Your answer must be an exact copy of the data, without any pictures.

[Opening MATERIALS PROVIDED section]

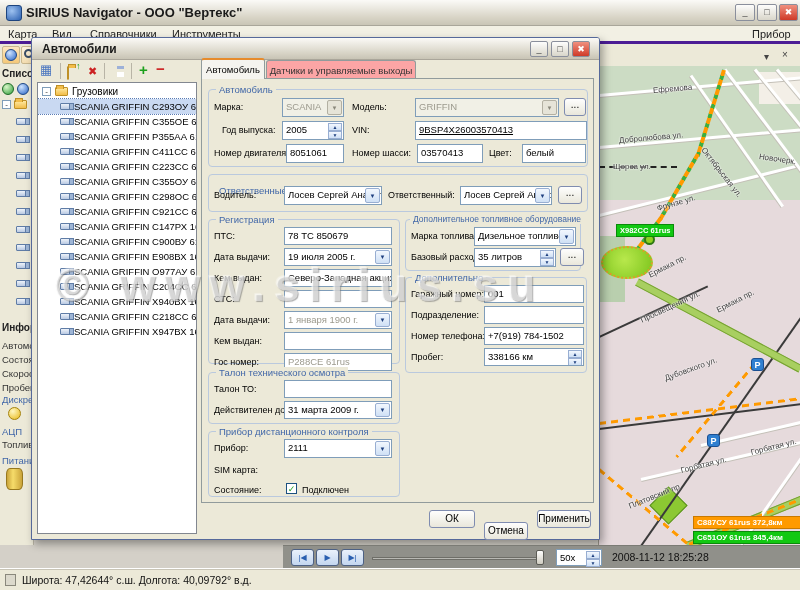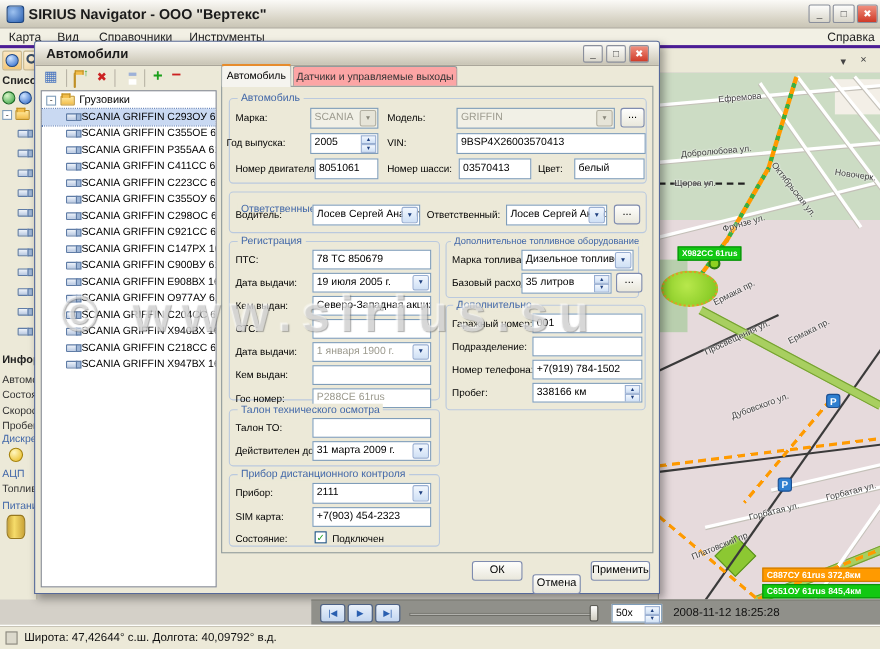"Справка" span.abs { text: Справка -> Прибор }
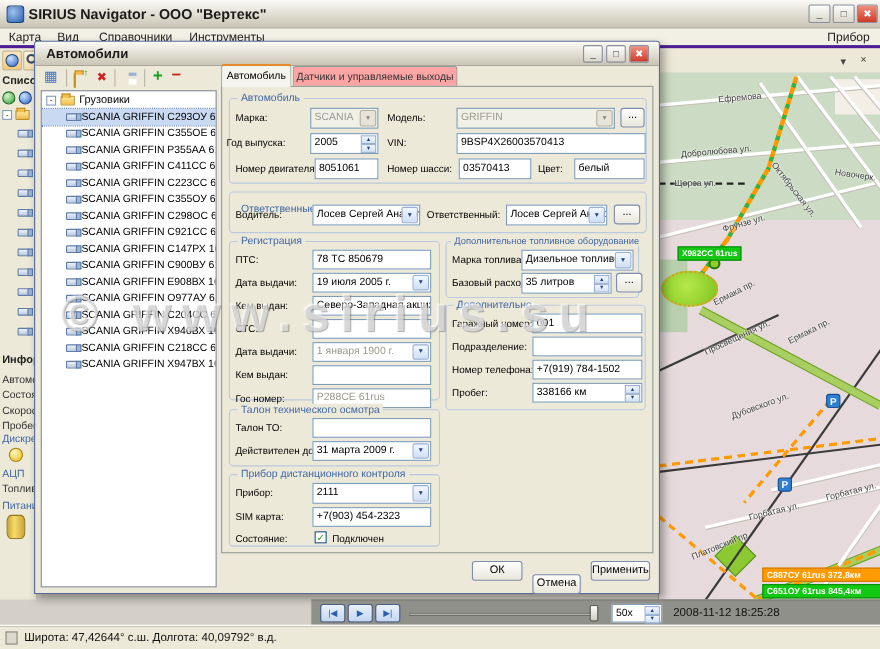"Год выпуска:" div.flbl { left: 4px -> 20px }
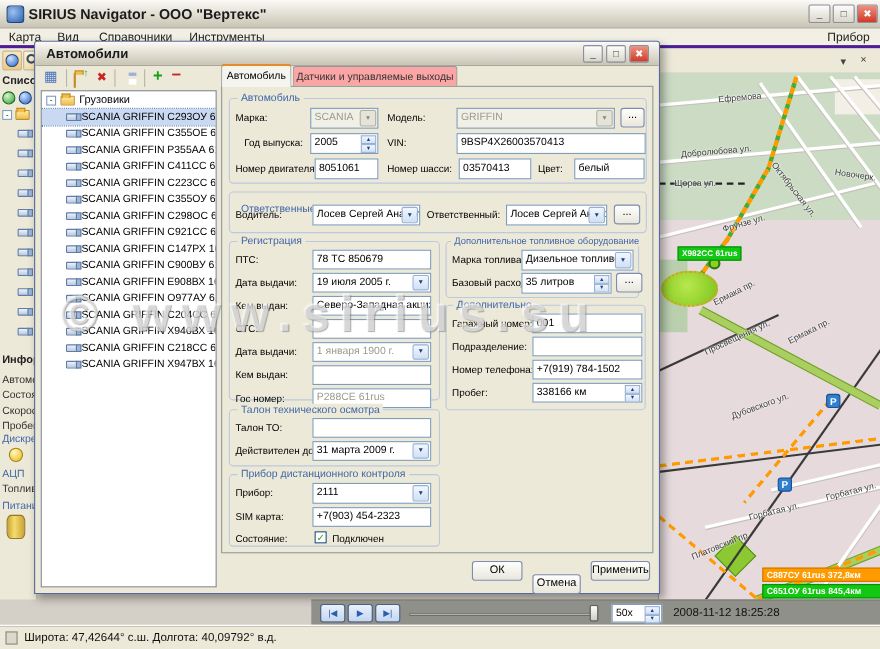"9BSP4X26003570413" div.field { text-decoration: none -> underline }
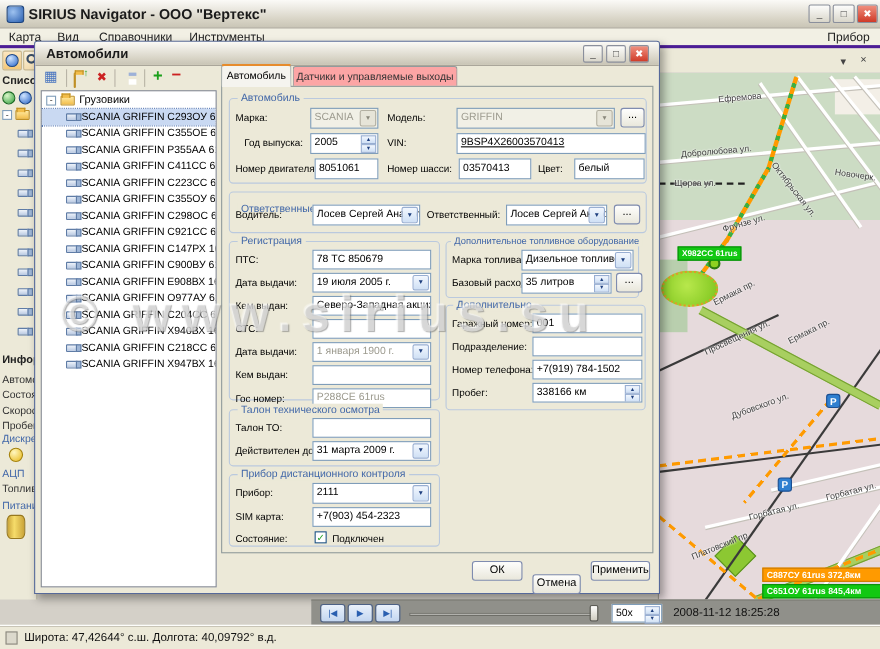"+7(903) 454-2323" div.field { html: <div>+7(903) 454-2323</div> -> none }
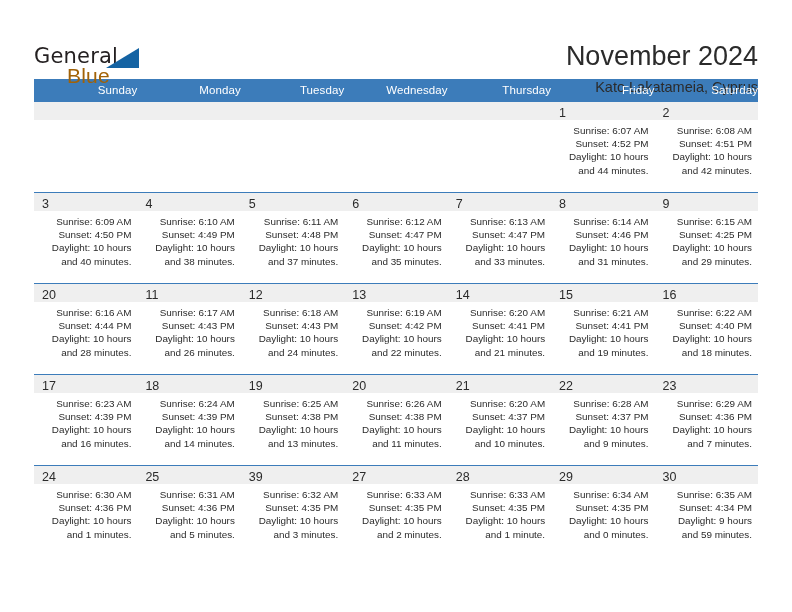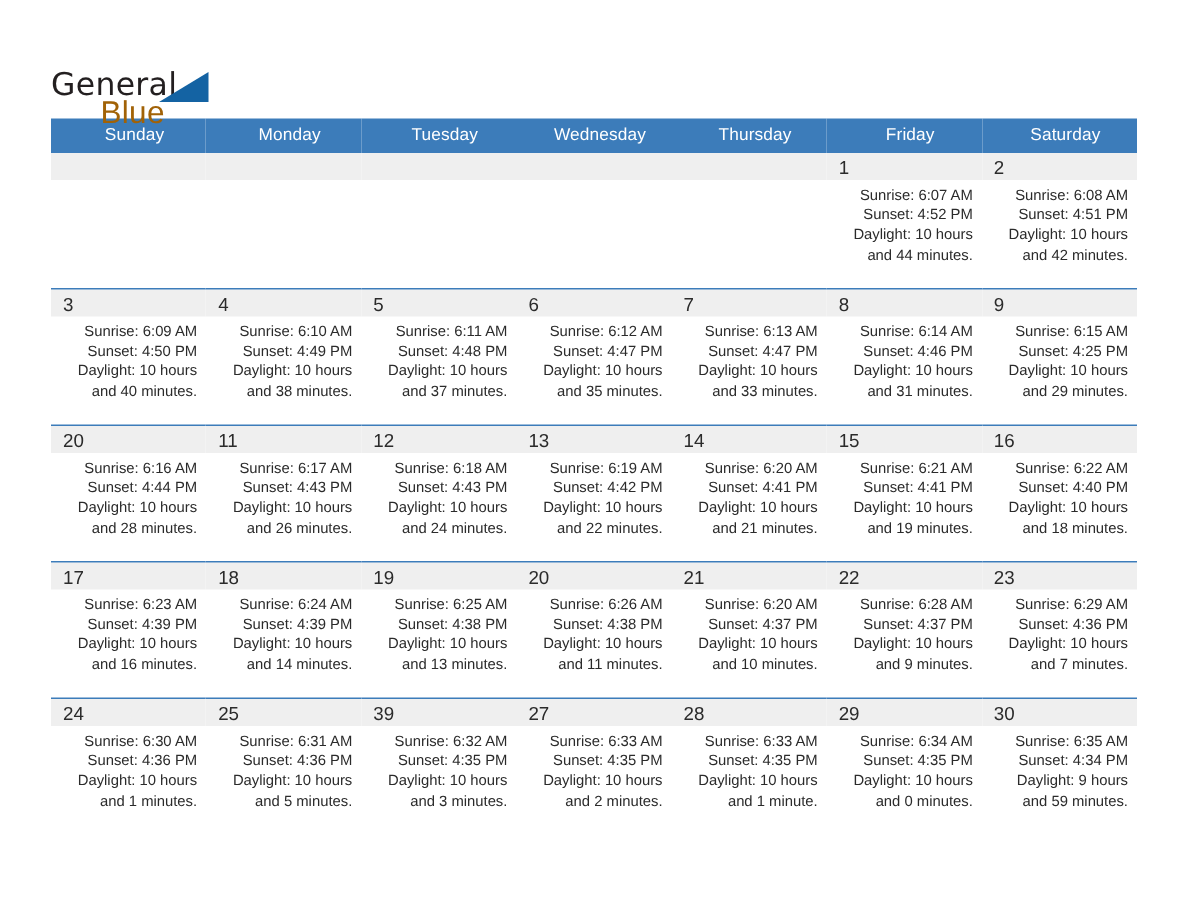"November 2024" div.titles { html: none -> <div> <div>November 2024</div> <div>Kato Lakatameia, Cyprus</div> </div> }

[Closing MATERIALS PROVIDED section]

● TASK ANSWER:
"Справка" span.abs { text: Справка -> Прибор }
"Год выпуска:" div.flbl { left: 4px -> 20px }
"9BSP4X26003570413" div.field { text-decoration: none -> underline }
"+7(903) 454-2323" div.field { html: <div>+7(903) 454-2323</div> -> none }
"November 2024" div.titles { html: none -> <div> <div>November 2024</div> <div>Kato Lakatameia, Cyprus</div> </div> }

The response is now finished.